Chapter 2 - Hague’s Alliance With Wittpenn
Part 11

By Mark S. Foster

Copyright 1967

Web version, edited by GET NJ.
Copyright 2002

Luck was also on Hague’s side. Wittpenn hardly proved as grateful for his support as Davis had wanted. When Davis requested Wittpenn to ask Hague not to run a separate slate of candidates for the county committee, Wittpenn answered: “Hague is a Democrat, and I cannot dictate to him.”36 Faced with a divided, if still powerful opposition, Hague did run a separate slate of candidates, winning four of the contested ten spots in the second ward. This was hardly a devastating defeat for Hague. Had Sheehy and Davis firmly joined hands against him, they might well have been able to lessen greatly his influence in ward two. In turn, this might well have sealed his political doom.

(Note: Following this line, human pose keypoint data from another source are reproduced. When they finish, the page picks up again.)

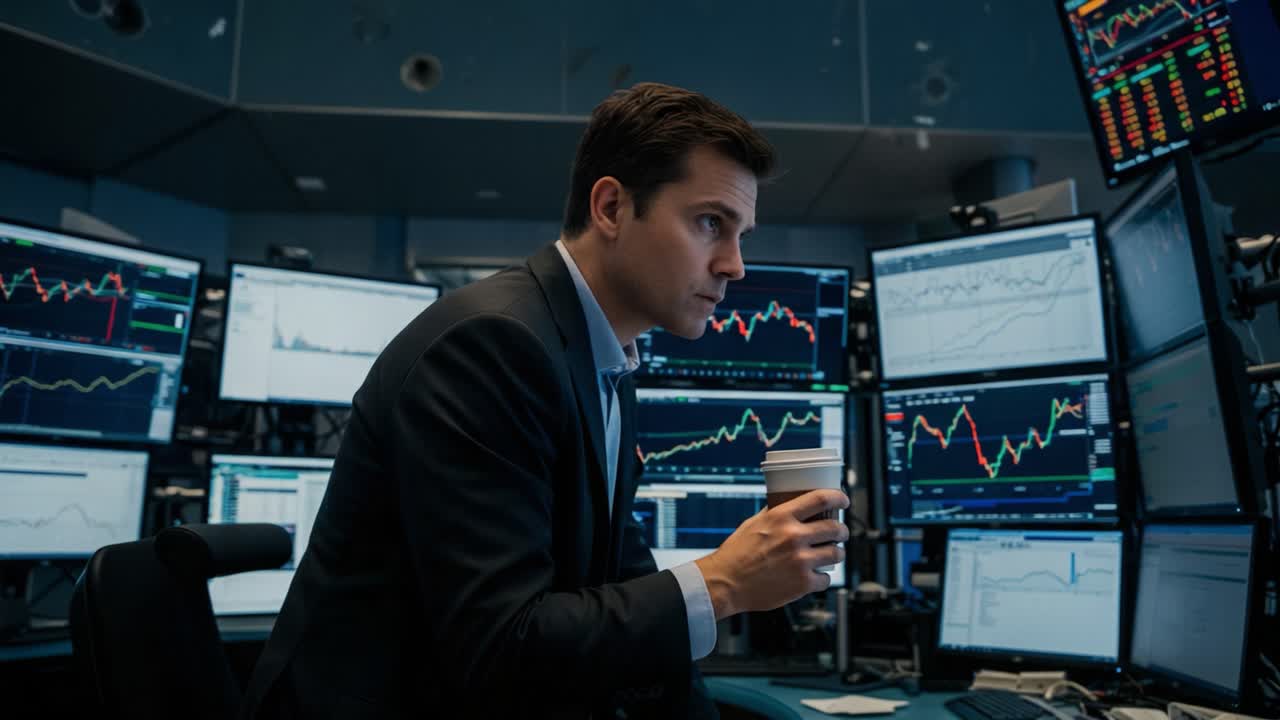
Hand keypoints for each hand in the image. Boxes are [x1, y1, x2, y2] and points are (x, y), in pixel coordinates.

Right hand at [694, 489, 849, 619]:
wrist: (726, 583)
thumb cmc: (736, 554)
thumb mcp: (753, 524)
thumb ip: (774, 514)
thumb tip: (790, 504)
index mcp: (781, 517)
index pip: (820, 499)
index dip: (838, 497)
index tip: (843, 500)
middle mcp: (793, 537)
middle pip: (835, 527)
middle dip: (842, 530)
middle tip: (840, 533)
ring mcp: (800, 561)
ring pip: (836, 553)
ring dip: (836, 553)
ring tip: (831, 554)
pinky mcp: (803, 583)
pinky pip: (826, 579)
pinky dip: (822, 578)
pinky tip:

With the support of Davis, Wittpenn easily won the Democratic primary for the mayoralty nomination. This put him in a better than ever position to call his own shots. All factions in the party made gestures toward party harmony after the primary. Hague told his own followers in a speech at Tammanee Club to forget their differences and fight for the whole ticket. Shortly thereafter, the two rival clubs held a joint meeting in a show of unity. Hague and Sheehy both declared that their “rift” was at an end. The two clubs jointly sponsored a ball in the second ward. Davis and Wittpenn both attended and all factions were apparently in harmony. In the mayoralty race, Wittpenn swamped Mark Fagan once again, this time by 6,000 votes. With Sheehy and Hague working together for once, he carried the second ward by a three to one margin, 2,383 to 751, the largest in the city.37 Such work by Hague was bound to ingratiate him once again in Wittpenn’s mind. Soon after the election, the rumor was out that instead of fearing the loss of his job as City Hall Custodian, Hague was a leading candidate for the appointment as Chief of Police, a job paying $3,500 per year. If he received the job, Hague would not only be getting a big promotion, but he would be directly in control of much more patronage. Hague could thank both Sheehy and his blessings for the dramatic and overnight change in his political fortunes. This was not the last time Hague was to be graced by good fortune.

Though Wittpenn eventually decided that Hague would have to settle for merely a reappointment as custodian, he was far from being dead politically as some of Davis's supporters had so confidently expected.